*** Opening SELECTED EXCERPT ***

Multiple-event probability in general-relativistic quantum mechanics

TL;DR

This paper explores defining multi-event quantum probabilities in timeless general-relativistic quantum mechanics, showing they can be reduced to single-event probabilities by considering the quantum nature of measuring devices.

Contribution

It introduces a method to express multi-event probabilities as single-event probabilities using the quantum apparatus, clarifying the role of wave function collapse in relativistic quantum contexts.

Findings

Multi-event probability can be reduced to single-event probability.

Quantum apparatus can be modeled to unify measurement sequences.

Wave function collapse results can be recovered in this framework.

*** Closing SELECTED EXCERPT ***

* WHAT THE EXERCISE ASKS *
Can you transcribe the summary of the multiple-event probability paper, starting at "Multiple-event probability in" and ending at "relativistic quantum contexts."?

*** Opening DATA FOR REVIEW ***

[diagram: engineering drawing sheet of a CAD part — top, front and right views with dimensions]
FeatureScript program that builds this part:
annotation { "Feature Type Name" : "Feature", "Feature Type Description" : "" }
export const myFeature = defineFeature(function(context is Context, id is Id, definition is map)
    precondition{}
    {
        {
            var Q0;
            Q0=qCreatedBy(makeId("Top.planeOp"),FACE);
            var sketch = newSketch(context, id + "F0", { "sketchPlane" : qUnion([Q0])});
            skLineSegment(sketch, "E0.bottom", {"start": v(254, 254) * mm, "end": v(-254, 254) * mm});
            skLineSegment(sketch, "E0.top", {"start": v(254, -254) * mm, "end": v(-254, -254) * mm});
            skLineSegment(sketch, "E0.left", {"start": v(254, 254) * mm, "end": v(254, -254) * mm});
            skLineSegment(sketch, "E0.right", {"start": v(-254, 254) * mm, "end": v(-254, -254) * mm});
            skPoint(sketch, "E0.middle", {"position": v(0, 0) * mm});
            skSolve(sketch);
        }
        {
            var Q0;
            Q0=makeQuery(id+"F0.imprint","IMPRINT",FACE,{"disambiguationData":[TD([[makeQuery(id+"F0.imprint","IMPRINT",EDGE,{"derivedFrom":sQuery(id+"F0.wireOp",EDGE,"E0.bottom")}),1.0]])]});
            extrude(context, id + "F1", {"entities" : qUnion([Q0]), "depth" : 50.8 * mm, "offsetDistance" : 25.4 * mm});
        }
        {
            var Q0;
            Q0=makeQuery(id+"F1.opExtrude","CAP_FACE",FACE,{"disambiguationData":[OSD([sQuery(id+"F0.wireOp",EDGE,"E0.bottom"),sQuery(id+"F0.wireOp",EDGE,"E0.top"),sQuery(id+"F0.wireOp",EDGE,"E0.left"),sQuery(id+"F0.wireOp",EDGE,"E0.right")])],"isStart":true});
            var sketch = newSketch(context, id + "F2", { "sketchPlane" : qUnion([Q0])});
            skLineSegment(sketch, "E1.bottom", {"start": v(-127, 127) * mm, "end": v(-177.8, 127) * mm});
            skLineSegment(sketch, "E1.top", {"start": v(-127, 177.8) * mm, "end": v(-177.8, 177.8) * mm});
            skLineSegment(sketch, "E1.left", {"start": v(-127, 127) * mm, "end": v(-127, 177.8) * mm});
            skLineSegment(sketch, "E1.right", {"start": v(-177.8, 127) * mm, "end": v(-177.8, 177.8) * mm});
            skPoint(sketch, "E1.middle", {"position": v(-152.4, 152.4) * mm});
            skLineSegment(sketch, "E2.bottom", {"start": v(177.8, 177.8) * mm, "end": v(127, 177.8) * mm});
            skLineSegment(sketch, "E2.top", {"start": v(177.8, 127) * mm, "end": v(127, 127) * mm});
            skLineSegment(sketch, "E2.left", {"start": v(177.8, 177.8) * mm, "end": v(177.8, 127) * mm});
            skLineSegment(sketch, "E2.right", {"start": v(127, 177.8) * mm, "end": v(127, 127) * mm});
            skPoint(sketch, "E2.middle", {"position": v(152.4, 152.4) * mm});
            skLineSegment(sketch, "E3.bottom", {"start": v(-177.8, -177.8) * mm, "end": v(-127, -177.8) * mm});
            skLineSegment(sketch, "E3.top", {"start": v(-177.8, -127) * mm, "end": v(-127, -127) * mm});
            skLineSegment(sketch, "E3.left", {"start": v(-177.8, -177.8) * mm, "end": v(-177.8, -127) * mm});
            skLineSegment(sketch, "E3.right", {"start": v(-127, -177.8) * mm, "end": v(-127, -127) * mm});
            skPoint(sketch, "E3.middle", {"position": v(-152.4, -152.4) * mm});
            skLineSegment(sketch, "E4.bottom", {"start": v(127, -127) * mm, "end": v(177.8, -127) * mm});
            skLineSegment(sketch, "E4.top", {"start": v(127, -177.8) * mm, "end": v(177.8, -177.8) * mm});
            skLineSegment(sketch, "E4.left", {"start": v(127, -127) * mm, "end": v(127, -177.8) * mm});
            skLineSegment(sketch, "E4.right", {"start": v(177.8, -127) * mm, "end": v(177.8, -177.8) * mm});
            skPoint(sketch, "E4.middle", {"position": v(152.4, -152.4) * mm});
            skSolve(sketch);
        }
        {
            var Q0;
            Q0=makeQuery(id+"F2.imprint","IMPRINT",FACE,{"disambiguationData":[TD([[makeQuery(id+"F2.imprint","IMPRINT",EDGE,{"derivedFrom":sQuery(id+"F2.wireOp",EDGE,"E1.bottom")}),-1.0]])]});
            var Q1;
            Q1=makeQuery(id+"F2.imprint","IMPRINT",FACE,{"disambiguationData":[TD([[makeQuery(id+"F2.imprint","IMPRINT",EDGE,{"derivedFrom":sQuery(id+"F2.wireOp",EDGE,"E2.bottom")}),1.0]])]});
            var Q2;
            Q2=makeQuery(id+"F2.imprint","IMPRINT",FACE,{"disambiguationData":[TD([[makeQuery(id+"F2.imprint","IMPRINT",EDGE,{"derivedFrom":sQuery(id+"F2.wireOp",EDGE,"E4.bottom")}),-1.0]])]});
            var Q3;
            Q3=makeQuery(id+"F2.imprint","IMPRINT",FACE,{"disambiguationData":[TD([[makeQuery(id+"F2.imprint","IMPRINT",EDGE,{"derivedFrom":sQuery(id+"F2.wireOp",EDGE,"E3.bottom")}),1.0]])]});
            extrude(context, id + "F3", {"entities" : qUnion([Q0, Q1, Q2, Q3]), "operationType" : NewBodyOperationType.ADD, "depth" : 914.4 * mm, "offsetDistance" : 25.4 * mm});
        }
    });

*** Closing DATA FOR REVIEW ***

* SOLUTION TO THIS EXERCISE *
Multiple-event probability in general-relativistic quantum mechanics

TL;DR

This paper explores defining multi-event quantum probabilities in timeless general-relativistic quantum mechanics, showing they can be reduced to single-event probabilities by considering the quantum nature of measuring devices.

Contribution

It introduces a method to express multi-event probabilities as single-event probabilities using the quantum apparatus, clarifying the role of wave function collapse in relativistic quantum contexts.